Кто в Америке белый, желтый или черный человек по национальности? Американец. Несколько десятилетий назад Соединенные Штаты стояли на краю гибели: богатейшую страну мира разрывали расовые конфликты. У американцев хватило ума и инстинкта самосохранения самыми жесткими методами подавить расизм. Сегодня расиста выгонят даже из частной фирмы, иначе с ней никто не захочет иметь дело. Какого-нибудь Макашова там не взяли бы даже в ассенизаторы.

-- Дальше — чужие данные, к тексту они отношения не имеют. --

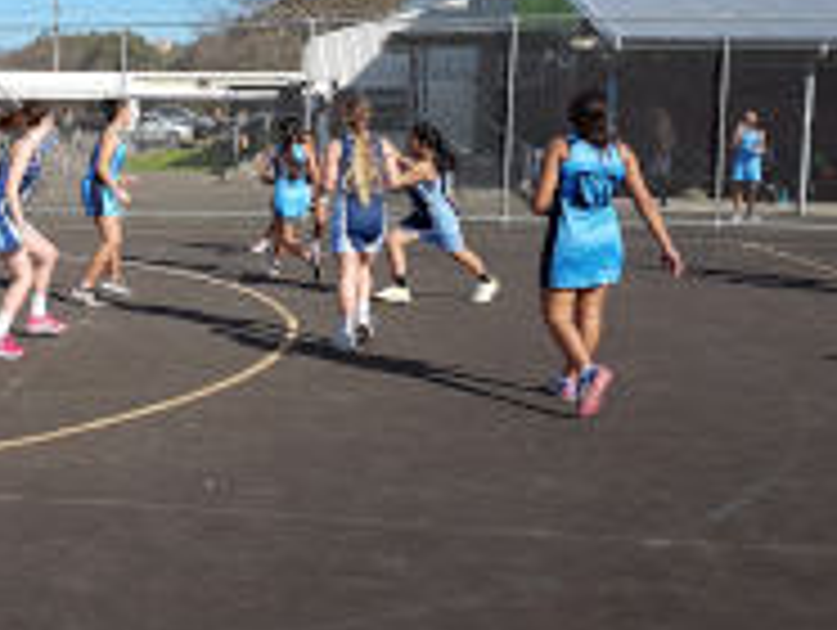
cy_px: 232
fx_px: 1186
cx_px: 126
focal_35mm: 49
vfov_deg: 29.6
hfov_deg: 37.0
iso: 40
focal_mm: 4.2
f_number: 1.7
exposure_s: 1/2056
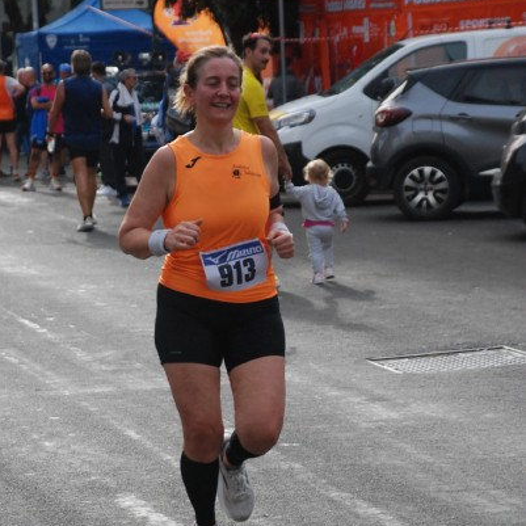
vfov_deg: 10.7
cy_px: 294
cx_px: 263
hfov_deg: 10.7
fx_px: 2796
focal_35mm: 163
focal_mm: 85
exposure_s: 1/1250
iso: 1000
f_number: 5.6
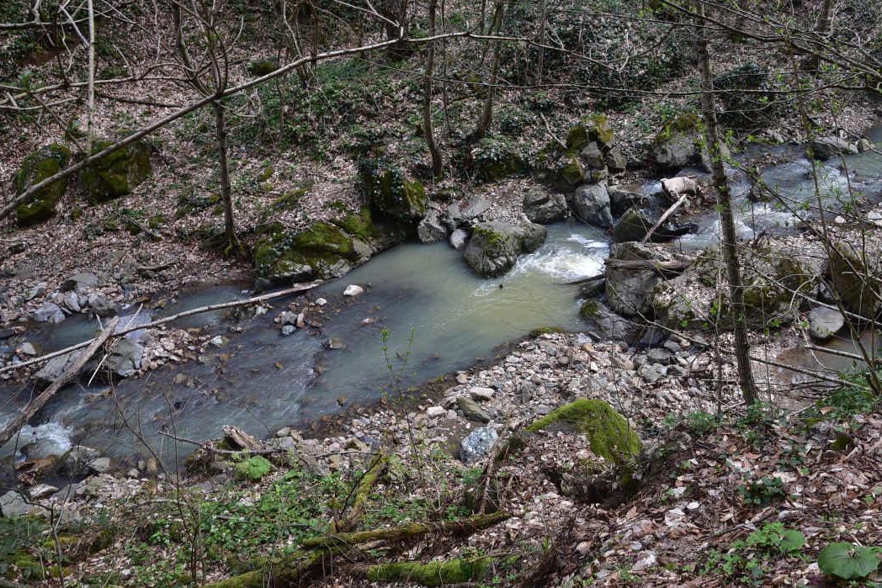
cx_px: 537
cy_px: 224
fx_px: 1519
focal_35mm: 62
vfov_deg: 21.9
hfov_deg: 32.3
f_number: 8
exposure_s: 1/125
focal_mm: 50
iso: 320
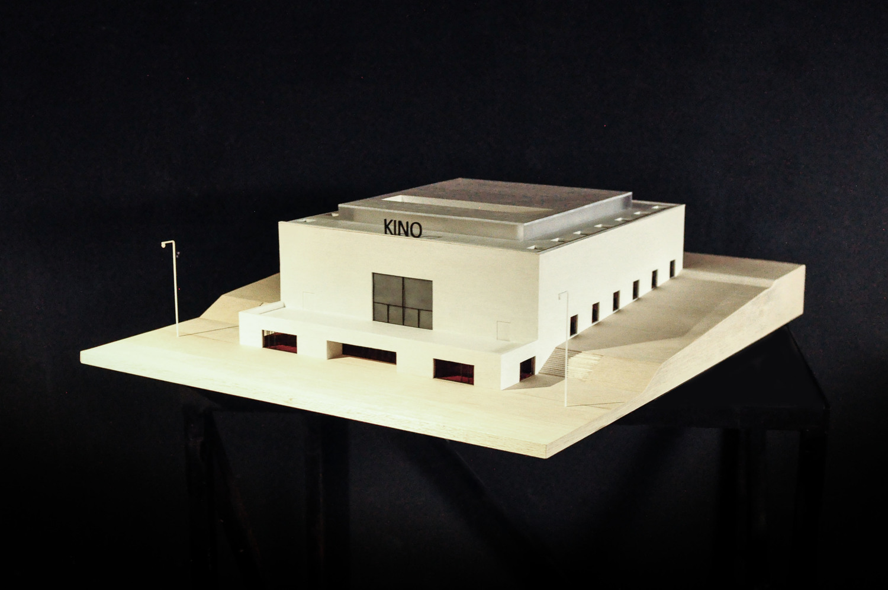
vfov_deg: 29.8
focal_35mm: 45
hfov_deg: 43.7
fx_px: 1109
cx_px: 444
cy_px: 295
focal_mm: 30
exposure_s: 1/60
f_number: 4
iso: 3200
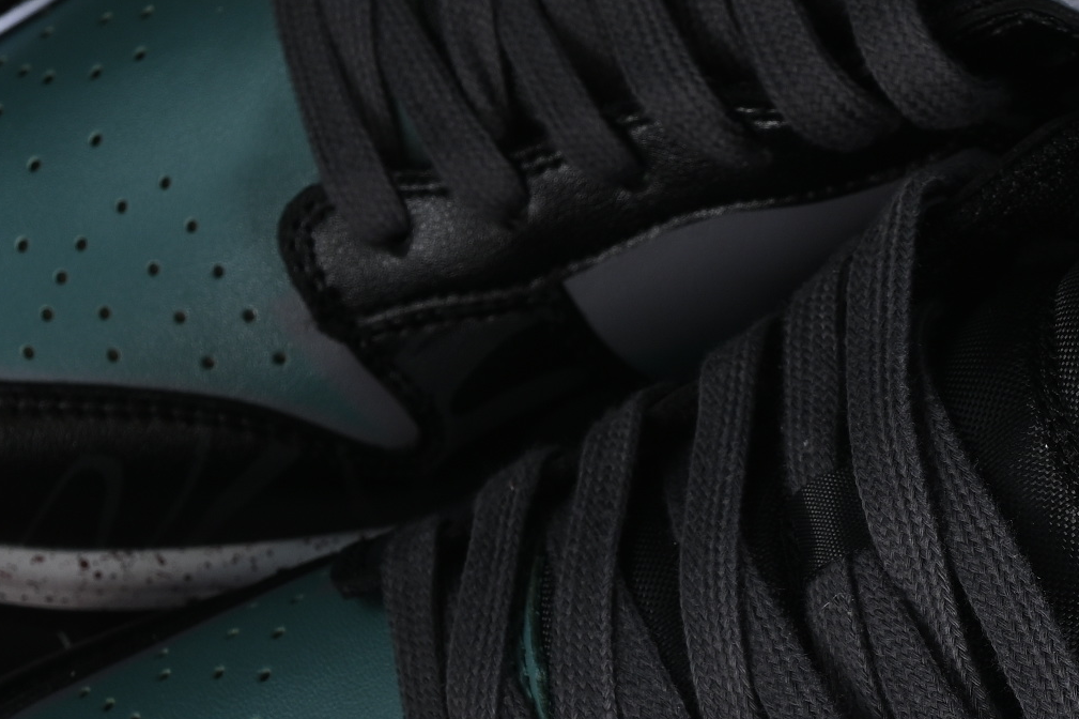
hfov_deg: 9.9
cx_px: 911
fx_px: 6202
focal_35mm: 207
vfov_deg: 6.6
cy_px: 443
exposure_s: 1/50
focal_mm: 50
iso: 160
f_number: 6.3
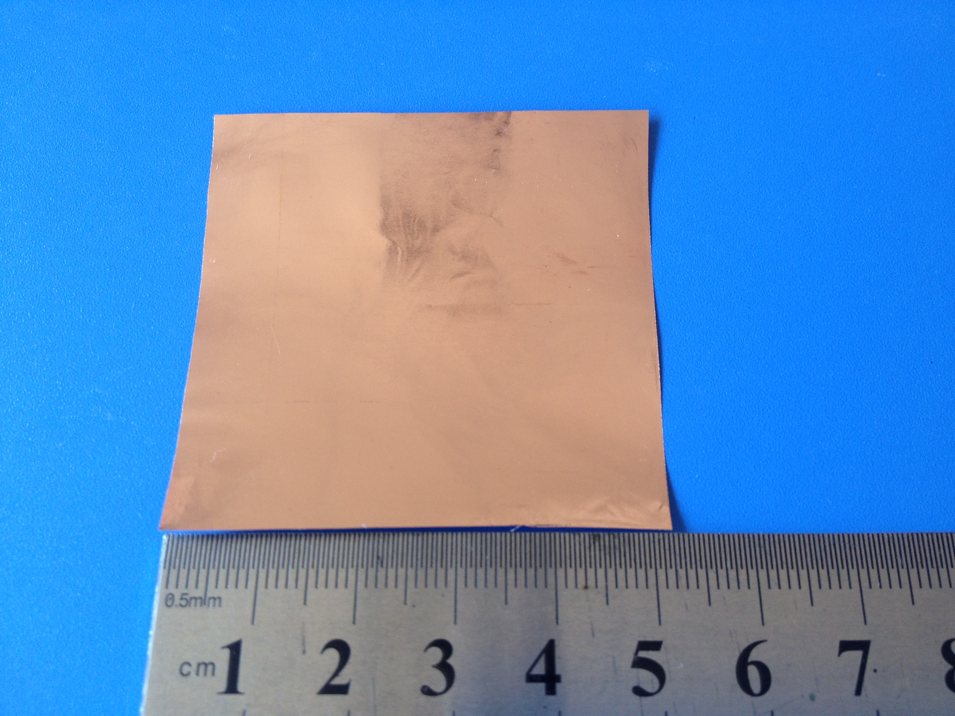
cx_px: 478
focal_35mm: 35
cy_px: 358
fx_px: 966
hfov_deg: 52.6
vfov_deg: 40.7
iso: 64
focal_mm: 4.28
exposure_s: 1/60
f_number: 2.4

Вот уже почти десятилетие мы строим новую Россию. Но что собираемся сдать под ключ? Ощущение почти анекдотическое: один и тот же дом возводит дюжина строительных бригад, у каждой из которых либо собственное представление о конечном результате, либо вообще никакого представления. На одном и том же фундаменте Чубайс строит свое, Черномырдин свое, Лужков свое, Шаймиев свое, Березовский свое, Явлинский уже десять лет твердит, что знает, как надо, но работать не станет из принципа, Зюганов тянет страну к очередям и всеобщей нищете, утверждая, что именно там мы общую идею потеряли. При таком количестве проектов, естественно, стены не стыкуются, двери не закрываются, стекла бьются, а временная крыша грозит обвалиться.

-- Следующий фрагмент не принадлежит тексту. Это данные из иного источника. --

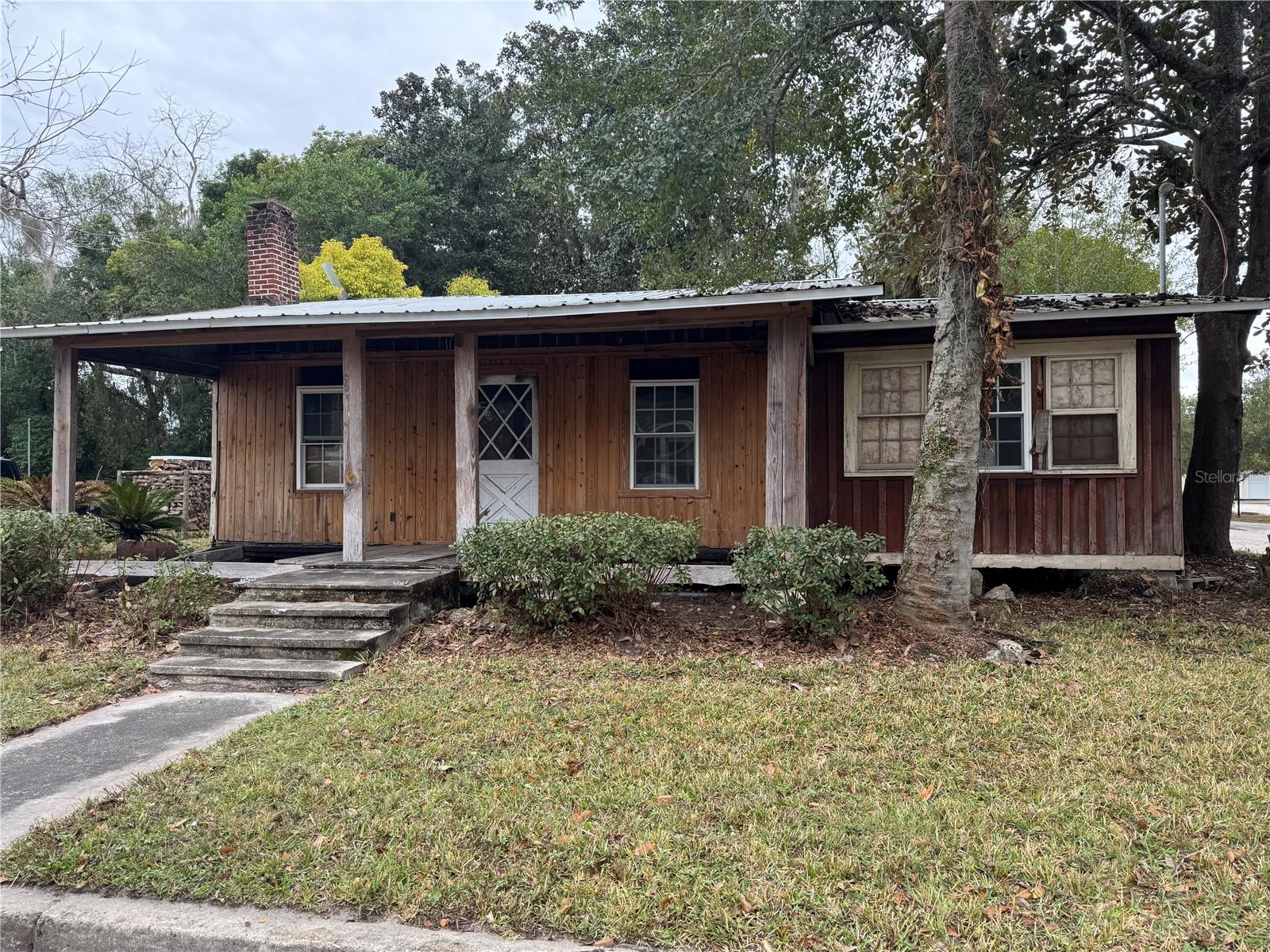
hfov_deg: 71.6
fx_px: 881
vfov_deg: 56.8
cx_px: 635
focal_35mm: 24
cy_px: 476
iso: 80
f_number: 1.78
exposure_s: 1/436
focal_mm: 6.76
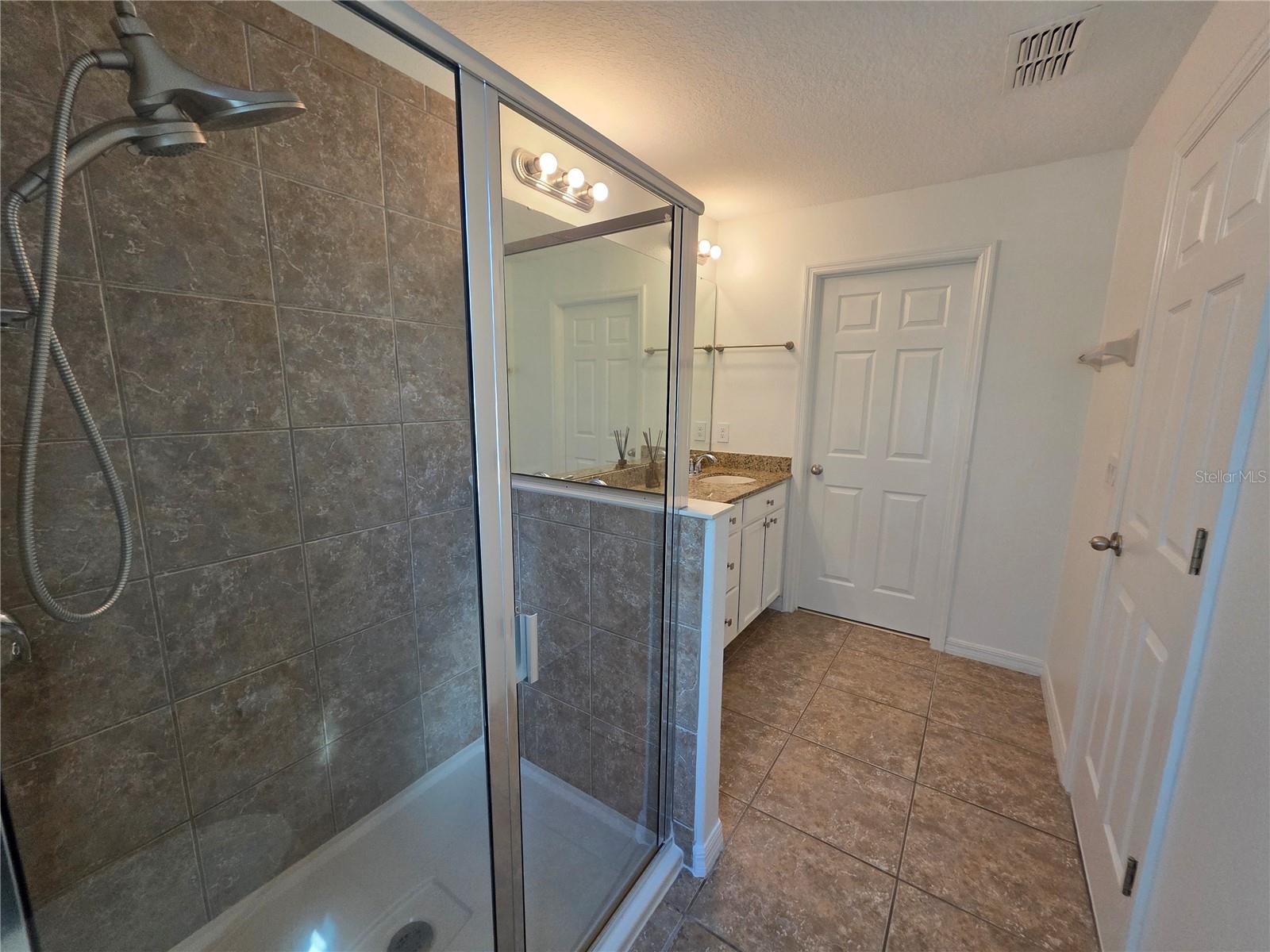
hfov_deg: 106.2
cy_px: 476
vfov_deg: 89.9
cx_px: 635
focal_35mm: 13
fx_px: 477
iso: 160
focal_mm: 2.2
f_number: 1.9
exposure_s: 1/120
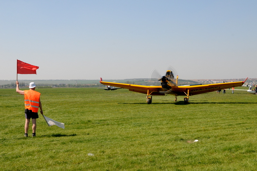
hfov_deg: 36.9
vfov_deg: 25.0
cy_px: 86
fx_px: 385
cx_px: 128
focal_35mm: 54
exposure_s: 1/100
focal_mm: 36
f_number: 10
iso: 200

Кто может объединить эту хаотичную вавилонскую ораву в работоспособный строительный коллектив? Государственная дума? На нынешний зверинец рассчитывать бесполезно. Хорошо, если в декабре в новый состав парламента будут избраны элементарно разумные люди. А если придут те же дебилы и воры, те же карьеристы и казнокрады, те же илюхины и шандыбины — тогда как?
С какой программой выступает сегодня самое мощное объединение «Отечество»? Какие у него политические и хозяйственные намерения? А никто не знает. О чем говорят его представители? О том, что все вокруг плохо, поэтому необходимо немедленно передать им власть. Зачем? Затем, чтобы покарать, посадить всех своих недругов. А если победят те самые недруги, тогда что, сажать лидеров «Отечества»? России нужны строители, а не мстители, созидатели, а не разрушители.
К сожалению, едва ли не большинство собравшихся в Думу объединений идет на выборы с разрушительными программами. Опять «до основанья»? Вот в такие моменты особенно остро и не хватает объединяющей всех идеи.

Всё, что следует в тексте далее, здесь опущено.